_WORK TO BE COMPLETED_
All lines of the material below that include the string "bottle" are to be copied.

_PROVIDED DATA_

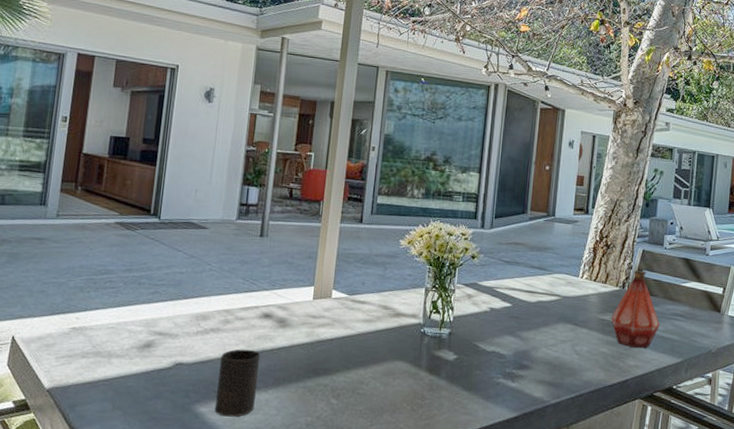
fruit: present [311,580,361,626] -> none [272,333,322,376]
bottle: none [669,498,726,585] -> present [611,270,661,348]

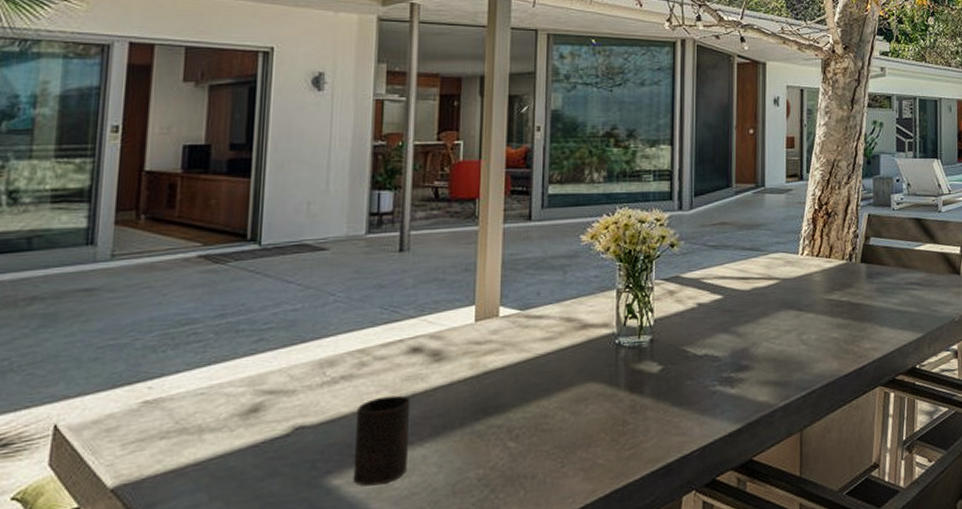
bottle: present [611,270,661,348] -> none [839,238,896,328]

_RESULT OF THIS TASK_
bottle: none [669,498,726,585] -> present [611,270,661,348]
bottle: present [611,270,661,348] -> none [839,238,896,328]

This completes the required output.